TASK DETAILS => What lines below mention the word "яснення"? Copy each one.

=== RECORDS FOR PROCESSING ===

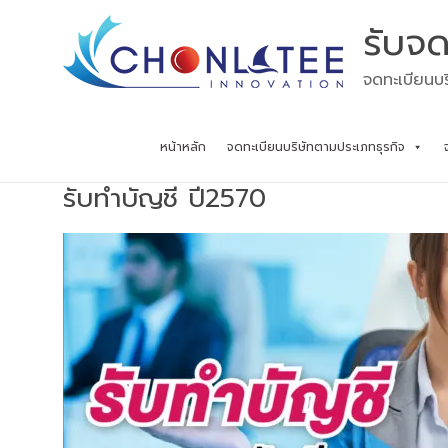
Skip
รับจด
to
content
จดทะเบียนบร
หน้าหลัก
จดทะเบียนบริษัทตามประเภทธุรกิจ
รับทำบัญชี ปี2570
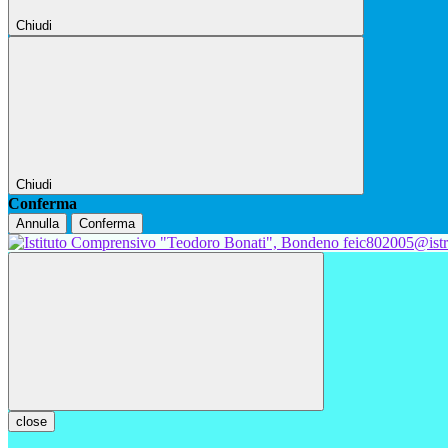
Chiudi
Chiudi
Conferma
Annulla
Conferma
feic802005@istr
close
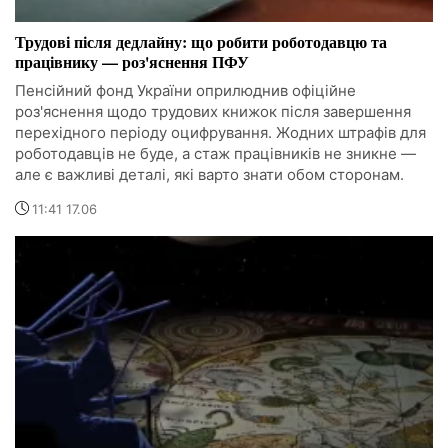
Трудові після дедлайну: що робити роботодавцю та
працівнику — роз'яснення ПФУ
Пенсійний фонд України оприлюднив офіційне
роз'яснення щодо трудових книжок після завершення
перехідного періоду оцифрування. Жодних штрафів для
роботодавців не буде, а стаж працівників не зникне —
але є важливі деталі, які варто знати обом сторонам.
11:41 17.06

===
=== RECORDS FOR PROCESSING ===

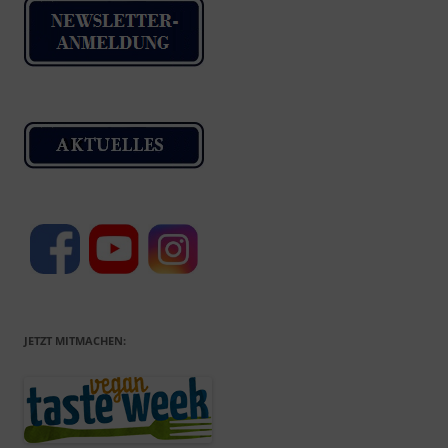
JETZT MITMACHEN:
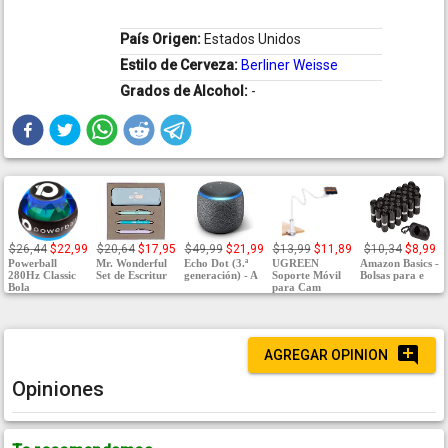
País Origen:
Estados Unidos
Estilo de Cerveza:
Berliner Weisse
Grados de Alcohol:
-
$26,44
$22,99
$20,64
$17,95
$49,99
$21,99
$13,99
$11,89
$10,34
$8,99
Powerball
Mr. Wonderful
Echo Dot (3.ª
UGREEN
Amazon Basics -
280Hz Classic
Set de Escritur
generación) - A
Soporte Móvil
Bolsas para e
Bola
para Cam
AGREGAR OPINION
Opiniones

===

SOLUTION TO THE EXERCISE =>
працівнику — роз'яснення ПФУ
роз'яснення щодо трудових книжок після завершення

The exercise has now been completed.